Finding largest number’s index in the last part of a list

Again, suppose that you have a list of the high temperature on each of the 31 days of July. Now the goal is to find the date during the last week of July on which the temperature was highest.

How to solve this problem? Easy! Take the solution to the previous problem and replaces the initial value of BestGuessSoFar with the index of the first element in that part of the list in which you wish to search for the largest value. To discover which day in the last week of July saw the highest temperature, begin the search on day 25.

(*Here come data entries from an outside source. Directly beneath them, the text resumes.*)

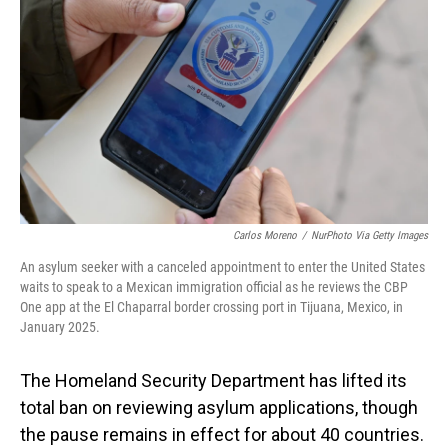
o
I
k
n
Carlos Moreno
/
NurPhoto Via Getty Images
An asylum seeker with a canceled appointment to enter the United States
waits to speak to a Mexican immigration official as he reviews the CBP
One app at the El Chaparral border crossing port in Tijuana, Mexico, in
January 2025.
The Homeland Security Department has lifted its
total ban on reviewing asylum applications, though
the pause remains in effect for about 40 countries.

Lessons to take from this exercise

  • Know what conditions hold before your code begins its work. In this case, we have a list of numbers. We have said nothing else about the list. Would it matter if the list were sorted? Would our algorithm work if the list contained some repeated values? Maybe we should put aside any consideration of those special cases for now.
  • If you cannot solve the whole problem, solve part of the problem. In this case, you might begin by writing a program that simply prints the values of the elements of a list. Then you might write a program that prints the index and value of each element.
  • If you cannot solve the assigned problem, look for a similar problem that you can solve. In this case, if you cannot find which day was hottest, look for which temperature was highest.
  • Label the pieces of your program in a way that helps readers understand your methods. A person with no knowledge of computer science or programming can look at variable named BestGuessSoFar and see what you are trying to do.
  • Even simple programs can contain subtle complexities. The element of the list whose index is 0 contains the high temperature for July 1, not the temperature for the non-existent July 0.
  • Know what conditions hold after our code completes its work. Our list remains unchanged. For one kind of problem, we will have found a highest temperature. That highest temperature could be a positive or negative number. (Maybe our thermometer is at the South Pole. July comes in the middle of winter at the South Pole!) For another kind of problem, we will have found the index of the element that holds the highest temperature. An index will never be negative and will never be greater than one less than the size of the list. The indices of a list that contains the highest temperatures on each of the 31 days in July will range from 0 to 30.